• Assignment 1
Return the passage of the Sydney Fairbrother biography from "Born Sydney Tapping" up to and including "Temptation's Hour (1916)", copied word for word.
• Assignment 2
Answer these questions on the Sydney Fairbrother biography:
(a) In which city and year did she make her stage debut?
(b) What role did she play in The Game of Liberty (1916)?
(c) In what year did she retire?

*** Document passage ***

Sydney Fairbrother (31 July 1872 – 4 January 1941) was a British actress.

Born Sydney Tapping on 31 July 1872 in London to actor/playwright Alfred B. Tapping and actress Florence Cowell. Her mother was the daughter of actor and comic singer Samuel Houghton Cowell. Sydney was educated at Blackpool and Bonn. She made her stage debut in Birmingham in 1890 with the famous Kendall Company and a few years later toured America with them. She came to the screen in 1915 in a film called Iron Justice and chiefly appeared in comedy roles. She retired in 1938 and died on 4 January 1941 in London, aged 68.

==Selected filmography==

- Iron Justice (1915) - Mrs. O'Connor
- The Game of Liberty (1916) - Mrs. Bundercombe
- Temptation's Hour (1916)

*** Provided information ***

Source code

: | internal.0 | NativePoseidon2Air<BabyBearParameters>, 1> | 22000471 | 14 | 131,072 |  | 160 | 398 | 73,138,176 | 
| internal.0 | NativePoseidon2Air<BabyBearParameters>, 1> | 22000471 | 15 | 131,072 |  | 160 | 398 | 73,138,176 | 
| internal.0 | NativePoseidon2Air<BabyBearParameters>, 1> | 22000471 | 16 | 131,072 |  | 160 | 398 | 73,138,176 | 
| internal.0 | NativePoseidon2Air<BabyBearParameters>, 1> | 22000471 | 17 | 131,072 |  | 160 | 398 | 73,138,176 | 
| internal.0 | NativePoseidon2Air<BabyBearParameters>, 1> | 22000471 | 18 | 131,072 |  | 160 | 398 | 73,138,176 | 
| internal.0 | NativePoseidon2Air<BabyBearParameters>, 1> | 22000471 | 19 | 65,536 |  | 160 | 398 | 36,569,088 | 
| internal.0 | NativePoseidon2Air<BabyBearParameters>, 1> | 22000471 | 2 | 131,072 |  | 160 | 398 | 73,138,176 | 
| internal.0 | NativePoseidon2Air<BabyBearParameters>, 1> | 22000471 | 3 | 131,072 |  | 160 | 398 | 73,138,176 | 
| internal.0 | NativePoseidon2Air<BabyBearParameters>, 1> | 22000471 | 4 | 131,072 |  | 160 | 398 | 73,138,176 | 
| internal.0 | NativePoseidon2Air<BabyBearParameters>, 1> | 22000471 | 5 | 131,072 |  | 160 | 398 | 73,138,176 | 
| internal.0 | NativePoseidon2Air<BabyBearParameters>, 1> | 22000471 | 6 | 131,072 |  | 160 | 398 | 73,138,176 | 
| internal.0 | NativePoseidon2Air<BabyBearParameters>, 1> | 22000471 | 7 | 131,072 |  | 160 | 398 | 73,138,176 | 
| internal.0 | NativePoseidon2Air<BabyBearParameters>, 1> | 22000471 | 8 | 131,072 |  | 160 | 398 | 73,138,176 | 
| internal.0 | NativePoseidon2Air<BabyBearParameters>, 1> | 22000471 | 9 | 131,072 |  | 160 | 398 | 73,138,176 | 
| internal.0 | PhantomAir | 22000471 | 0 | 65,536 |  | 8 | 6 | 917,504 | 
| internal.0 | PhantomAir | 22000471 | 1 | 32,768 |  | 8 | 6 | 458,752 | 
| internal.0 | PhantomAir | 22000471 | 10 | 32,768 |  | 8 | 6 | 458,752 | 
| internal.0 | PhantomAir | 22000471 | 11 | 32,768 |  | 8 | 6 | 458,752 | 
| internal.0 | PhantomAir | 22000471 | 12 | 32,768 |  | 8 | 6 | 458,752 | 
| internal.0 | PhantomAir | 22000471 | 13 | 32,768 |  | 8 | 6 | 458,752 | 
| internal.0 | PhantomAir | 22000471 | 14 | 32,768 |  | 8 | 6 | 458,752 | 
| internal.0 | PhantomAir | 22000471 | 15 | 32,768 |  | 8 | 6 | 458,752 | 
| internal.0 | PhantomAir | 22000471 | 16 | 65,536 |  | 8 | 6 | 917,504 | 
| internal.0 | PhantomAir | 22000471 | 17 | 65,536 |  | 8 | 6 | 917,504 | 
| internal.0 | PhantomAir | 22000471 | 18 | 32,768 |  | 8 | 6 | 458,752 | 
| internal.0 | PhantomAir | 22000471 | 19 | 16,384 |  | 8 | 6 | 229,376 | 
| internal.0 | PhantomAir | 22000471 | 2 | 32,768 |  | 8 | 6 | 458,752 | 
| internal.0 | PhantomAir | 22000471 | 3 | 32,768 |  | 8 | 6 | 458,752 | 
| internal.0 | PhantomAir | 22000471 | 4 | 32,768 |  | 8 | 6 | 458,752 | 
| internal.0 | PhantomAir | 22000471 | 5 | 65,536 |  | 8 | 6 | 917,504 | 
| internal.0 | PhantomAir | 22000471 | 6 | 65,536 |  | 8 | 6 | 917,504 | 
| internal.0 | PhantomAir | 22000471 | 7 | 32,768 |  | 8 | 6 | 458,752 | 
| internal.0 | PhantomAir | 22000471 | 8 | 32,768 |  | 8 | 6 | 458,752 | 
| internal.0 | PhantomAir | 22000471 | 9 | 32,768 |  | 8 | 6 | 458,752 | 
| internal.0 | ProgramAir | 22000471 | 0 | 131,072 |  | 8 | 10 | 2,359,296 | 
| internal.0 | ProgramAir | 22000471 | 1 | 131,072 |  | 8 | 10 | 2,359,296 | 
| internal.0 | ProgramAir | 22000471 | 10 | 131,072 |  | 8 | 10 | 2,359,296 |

***

• Exercise output 1
Born Sydney Tapping on 31 July 1872 in London to actor/playwright Alfred B. Tapping and actress Florence Cowell. Her mother was the daughter of actor and comic singer Samuel Houghton Cowell. Sydney was educated at Blackpool and Bonn. She made her stage debut in Birmingham in 1890 with the famous Kendall Company and a few years later toured America with them. She came to the screen in 1915 in a film called Iron Justice and chiefly appeared in comedy roles. She retired in 1938 and died on 4 January 1941 in London, aged 68.

==Selected filmography==

- Iron Justice (1915) - Mrs. O'Connor
- The Game of Liberty (1916) - Mrs. Bundercombe
- Temptation's Hour (1916)

• Exercise output 2
(a) Birmingham, in 1890
(b) Mrs. Bundercombe
(c) 1938